Now that I'm typing this, it comes to me that the value to search FOR is still a string type and no matter whether you have a single byte or more, as it is created by unicode conventions the function will ultimately get a 1 unicode char (2-byte) parameter.

Was hoping to only need to convert the small amount of data, rather than the bigger string to search IN

Slightly off topic but helpful if you need for debugging. You can access 2 nice functions that is also supported in Jet: TypeName and VarType. If you're ever not sure what type Jet is looking at you can use that e.g

TypeName(`s`.`Banner5`) AS Expr6, VarType(`s`.`Banner`) AS Expr7

Expr6 will produce: String and Expr7 will produce 8 (vbString)
See https://learn.microsoft.com/en-us/office/vba/language/reference/user-interface-help/vartype-function for other values

lauxjpn · 2024-03-09T16:18:17Z

@ChrisJollyAU Well that's good, if most of the B-functions work as you expect, then use them in that way.

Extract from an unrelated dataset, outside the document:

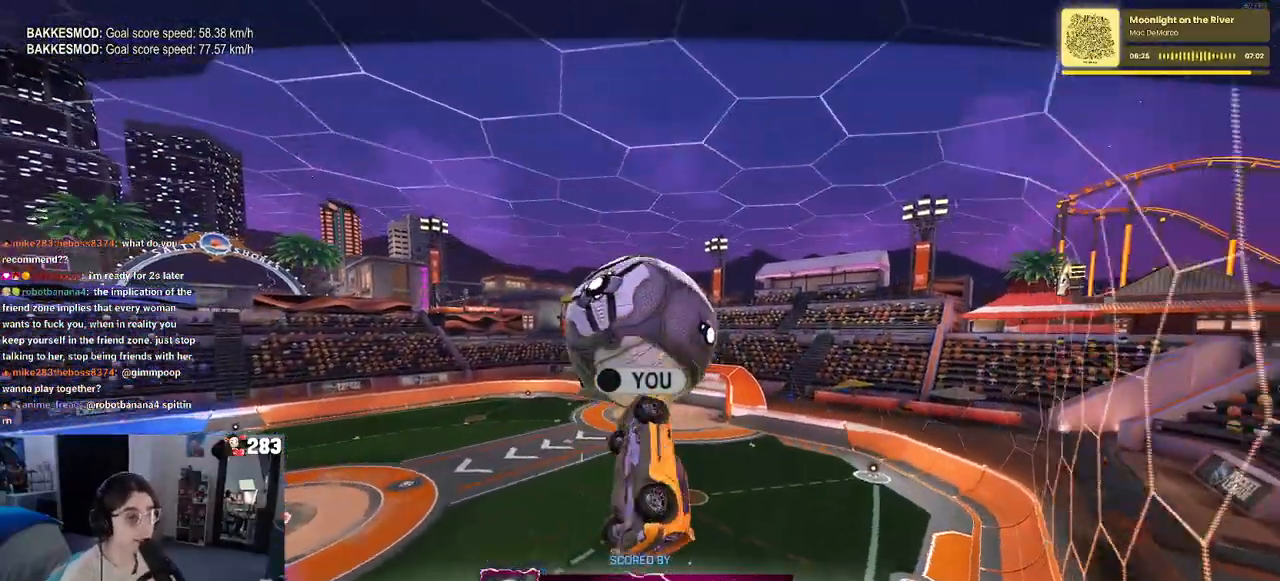
{"buttons": ["R2"], "left_stick": "center", "right_stick": "center", "events": []}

The fact that LENB returns the size of the allocated storage of a field, instead of the length of the original data that we stored in that field, is indeed an issue for us.

The following test would currently fail:

        [ConditionalTheory]
        [MemberData(nameof(IsAsyncData))]
        public virtual async Task Byte_array_filter_by_length_literal2(bool async)
        {
            await AssertQuery(
                async,
                ss => ss.Set<Squad>().Where(w => w.Banner5.Length == 5),
                ss => ss.Set<Squad>().Where(w => w.Banner5 != null && w.Banner5.Length == 5));

            AssertSql(
"""
SELECT `s`.`Id`, `s`.`Banner`, `s`.`Banner5`, `s`.`InternalNumber`, `s`.`Name`
FROM `Squads` AS `s`
WHERE LENB(`s`.`Banner5`) = 5
""");
        }

(It would succeed with w.Banner5.Length == 6.)

This would also be the case, if we would translate it to this:

SELECT `s`.`Id`, `s`.`Banner`, `s`.`Banner5`, `s`.`InternalNumber`, `s`.`Name`
FROM `Squads` AS `s`
WHERE LEN(STRCONV(`s`.`Banner5`, 64)) = 5

Looks like `s`.`Banner5` returns whole storage space when used in functions, which includes the unused/non-original byte at the end and therefore results in a length of 6 (even though it does not return the 6th character (or byte if not converted)). It does not return the unused byte at the end in its result set though. Weird.

The same is true for the Banner (instead of the Banner5) field, if the stored data has an uneven length.

ChrisJollyAU · 2024-03-09T16:30:35Z

@lauxjpn Its Jet. Weirdness abounds

Byte_array_contains_literal now works but it still fails if using parameter of other column

Byte_array_contains_parameter
Contains_on_byte_array_property_using_byte_column

Edit:
Found the problem.
Just needs to be CHR(@__someByte_0). No string conversion. A byte parameter or column of type byte is actually a numerical value (type of Long within Jet). Also 0x01 literal in the SQL is actually already a type of String

ChrisJollyAU · 2024-03-09T19:56:26Z

Got a theory for the length

Check if the last byte (using RIGHTB is 0
If the above is true then subtract 1 from the calculated length, otherwise return the normal length

So anything with a length query becomes something like

SELECT `s`.`Id`, `s`.`Banner`, `s`.`Banner5`, `s`.`InternalNumber`, `s`.`Name`
FROM `Squads` AS `s`
WHERE IIF(ASCB(RIGHTB(`s`.`Banner`, 1)) = 0, LENB(`s`.`Banner`) - 1, LENB(`s`.`Banner`)) = 2

This does work for the current test cases. The ONLY exception I can see is if your byte data was an even number of bytes and is MEANT to end in a 0 (0x00). Then your length will be 1 short of what you want.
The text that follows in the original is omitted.